> _YOUR ASSIGNMENT_
For every entry below, give an exact repeat and leave out the pictures.

##############################

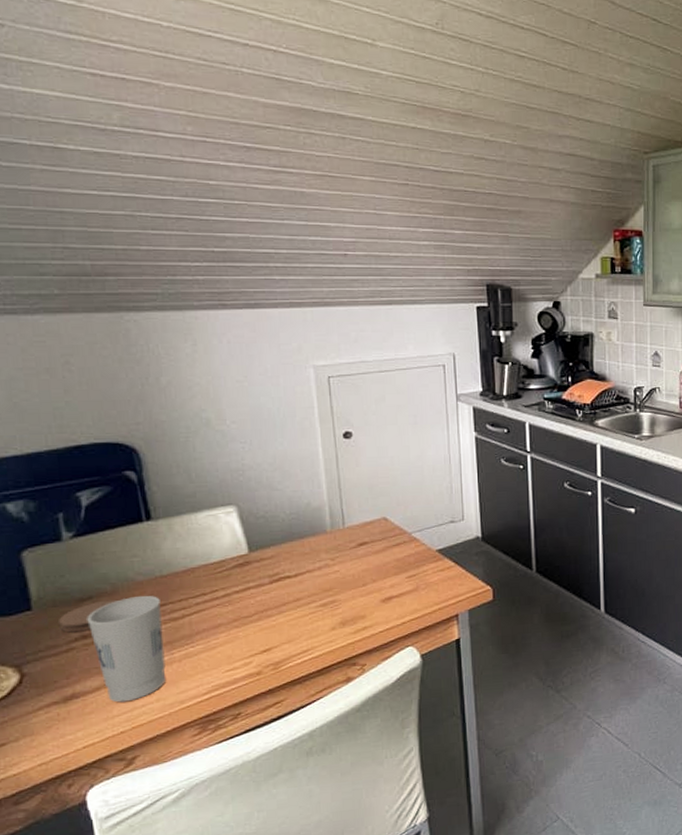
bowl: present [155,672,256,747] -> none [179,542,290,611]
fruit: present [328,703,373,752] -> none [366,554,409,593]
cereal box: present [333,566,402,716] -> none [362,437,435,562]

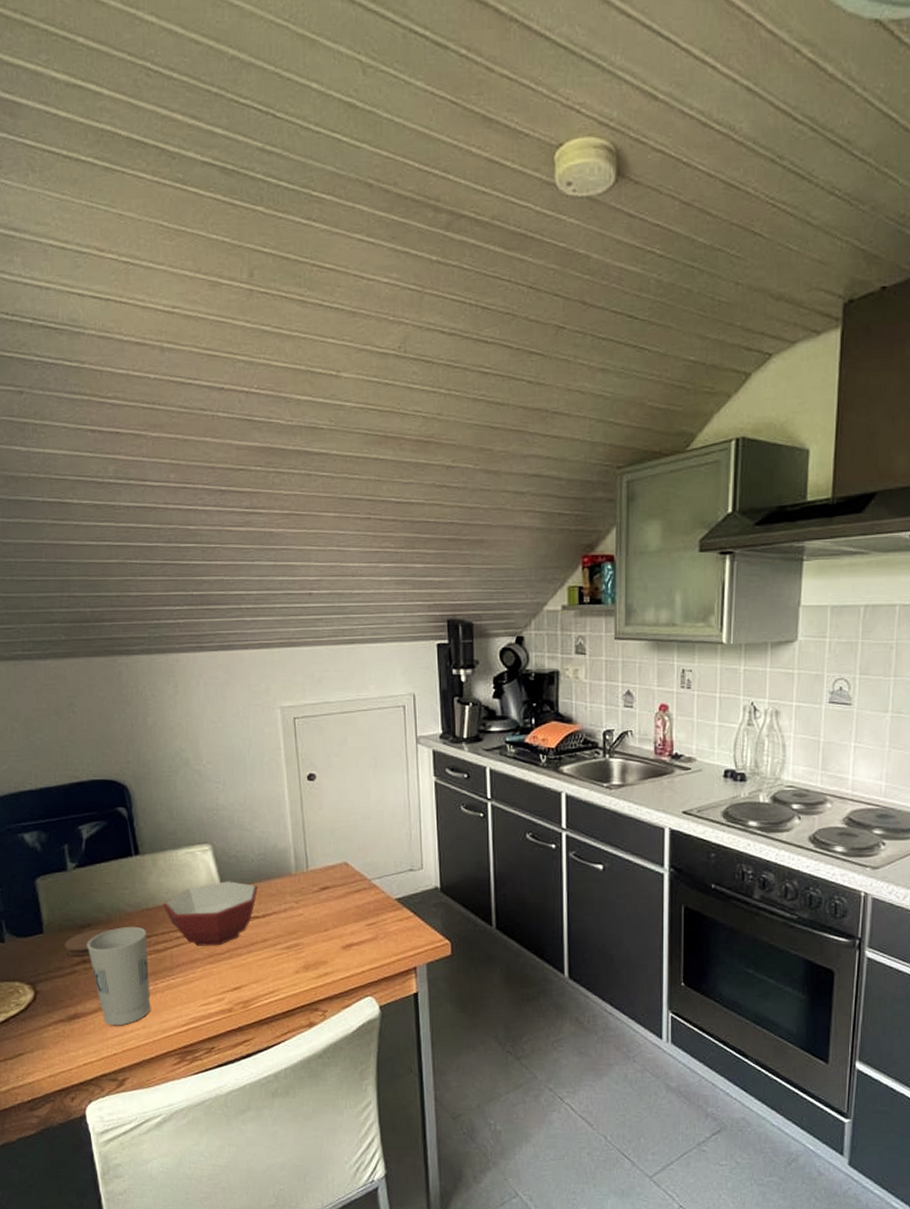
bowl: none [179,542,290,611] -> present [162,881,259,946]

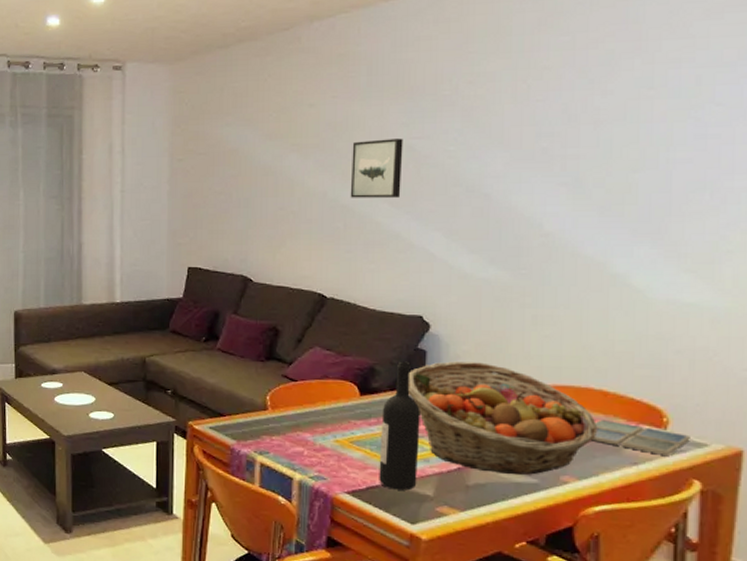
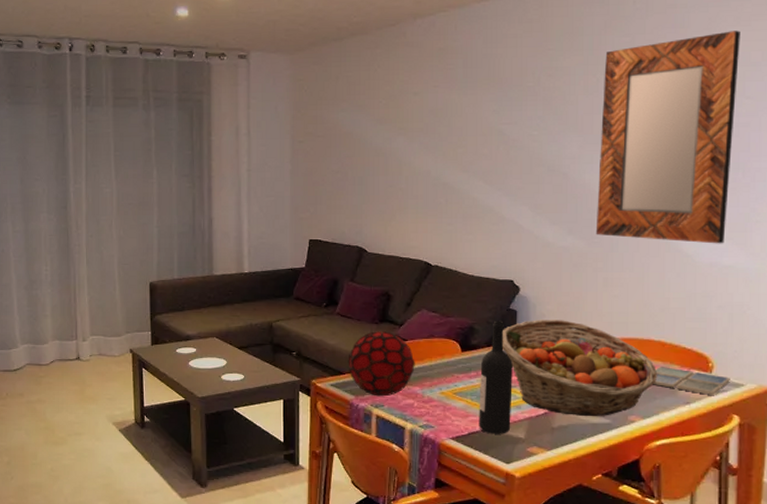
decorative orb: none [229,369,306,443] -> present [348,331,415,397]
wall art: present [350,138,403,198] -> none [450,124,495,177]
home mirror: none [523,25,710,278] -> present [595,30,740,244]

##############################

> _ANSWER AREA_
bowl: present [155,672,256,747] -> none [179,542,290,611]
fruit: present [328,703,373,752] -> none [366,554,409,593]
cereal box: present [333,566,402,716] -> none [362,437,435,562]

bowl: none [179,542,290,611] -> present [162,881,259,946]

decorative orb: none [229,369,306,443] -> present [348,331,415,397]
wall art: present [350,138,403,198] -> none [450,124,495,177]
home mirror: none [523,25,710,278] -> present [595,30,740,244]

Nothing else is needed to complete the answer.